[Task directions] Go over the material below and report every line that contains the word "VIVO".
★ ★ ★
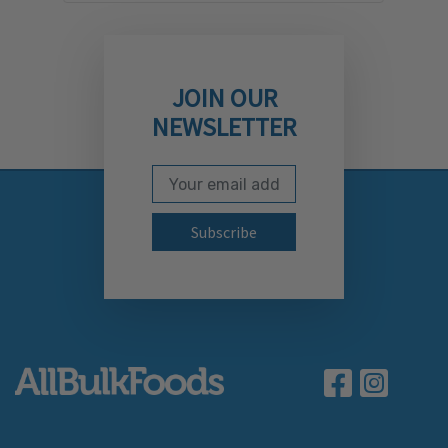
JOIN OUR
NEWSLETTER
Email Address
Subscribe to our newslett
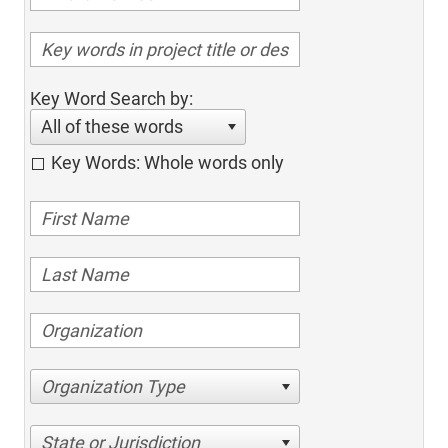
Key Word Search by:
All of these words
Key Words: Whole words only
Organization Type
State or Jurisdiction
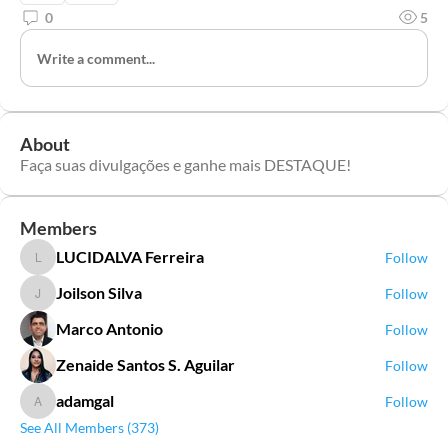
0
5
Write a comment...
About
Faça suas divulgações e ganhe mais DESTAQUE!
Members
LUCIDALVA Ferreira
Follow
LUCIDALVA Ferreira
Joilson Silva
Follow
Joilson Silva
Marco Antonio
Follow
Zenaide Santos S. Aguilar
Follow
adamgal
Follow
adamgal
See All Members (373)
★ ★ ★
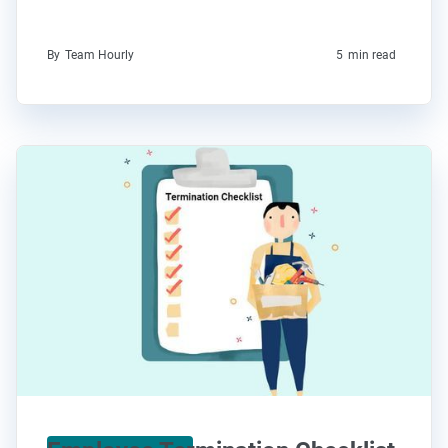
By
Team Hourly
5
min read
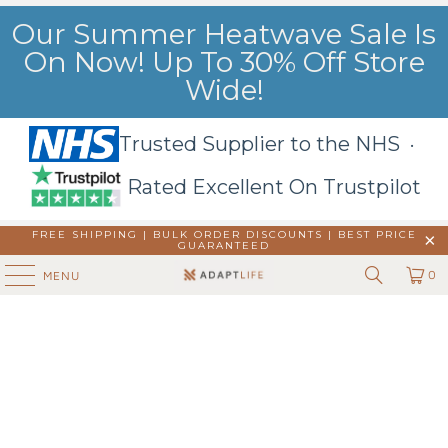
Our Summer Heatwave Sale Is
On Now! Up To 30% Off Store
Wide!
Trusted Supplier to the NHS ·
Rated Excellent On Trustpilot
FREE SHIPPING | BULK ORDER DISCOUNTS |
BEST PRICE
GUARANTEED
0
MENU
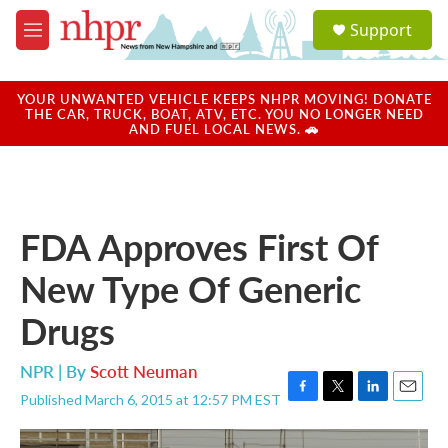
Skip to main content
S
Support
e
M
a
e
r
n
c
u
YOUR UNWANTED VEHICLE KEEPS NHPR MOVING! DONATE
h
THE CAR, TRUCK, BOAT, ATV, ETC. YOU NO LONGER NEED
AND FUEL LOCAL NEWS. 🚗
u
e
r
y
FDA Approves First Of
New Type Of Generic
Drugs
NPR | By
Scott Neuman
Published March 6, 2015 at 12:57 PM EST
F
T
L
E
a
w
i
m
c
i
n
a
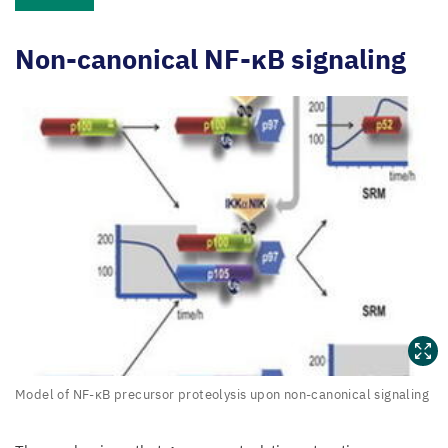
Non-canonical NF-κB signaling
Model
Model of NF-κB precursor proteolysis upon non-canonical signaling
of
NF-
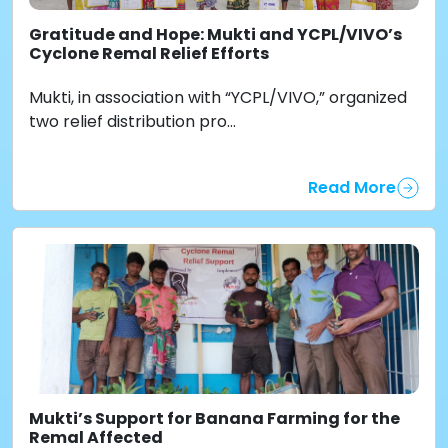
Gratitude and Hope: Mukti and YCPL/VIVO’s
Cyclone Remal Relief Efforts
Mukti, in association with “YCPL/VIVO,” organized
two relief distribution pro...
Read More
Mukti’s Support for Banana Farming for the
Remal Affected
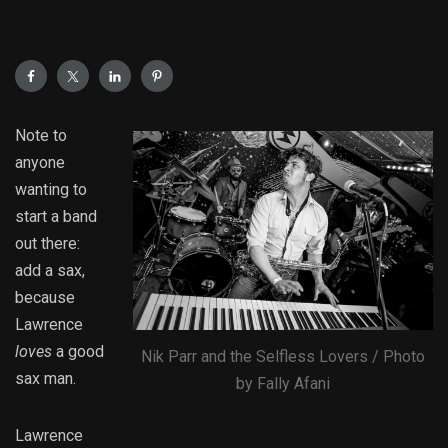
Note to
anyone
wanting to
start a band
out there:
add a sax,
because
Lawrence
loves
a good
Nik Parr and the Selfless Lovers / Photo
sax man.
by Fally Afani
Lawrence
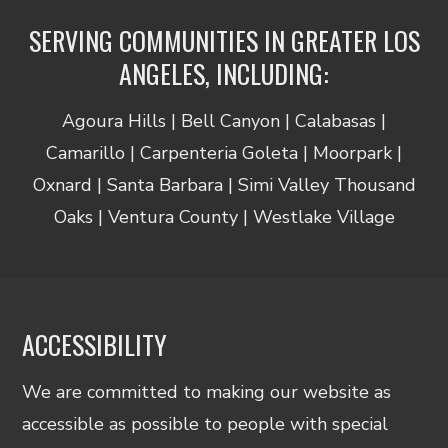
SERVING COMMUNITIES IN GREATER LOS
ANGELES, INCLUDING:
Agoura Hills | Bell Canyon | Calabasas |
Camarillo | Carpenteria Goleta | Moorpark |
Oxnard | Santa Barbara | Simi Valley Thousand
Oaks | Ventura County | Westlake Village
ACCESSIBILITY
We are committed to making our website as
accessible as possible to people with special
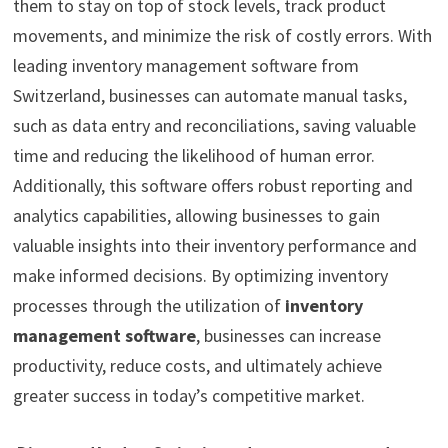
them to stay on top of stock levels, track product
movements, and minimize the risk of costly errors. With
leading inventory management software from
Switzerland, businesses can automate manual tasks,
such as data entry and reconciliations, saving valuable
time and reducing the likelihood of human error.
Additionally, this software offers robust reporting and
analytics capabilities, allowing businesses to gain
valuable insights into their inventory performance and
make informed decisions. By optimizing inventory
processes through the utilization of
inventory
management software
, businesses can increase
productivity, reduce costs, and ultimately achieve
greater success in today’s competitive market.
★ ★ ★
[Task output]
Gratitude and Hope: Mukti and YCPL/VIVO’s
Mukti, in association with “YCPL/VIVO,” organized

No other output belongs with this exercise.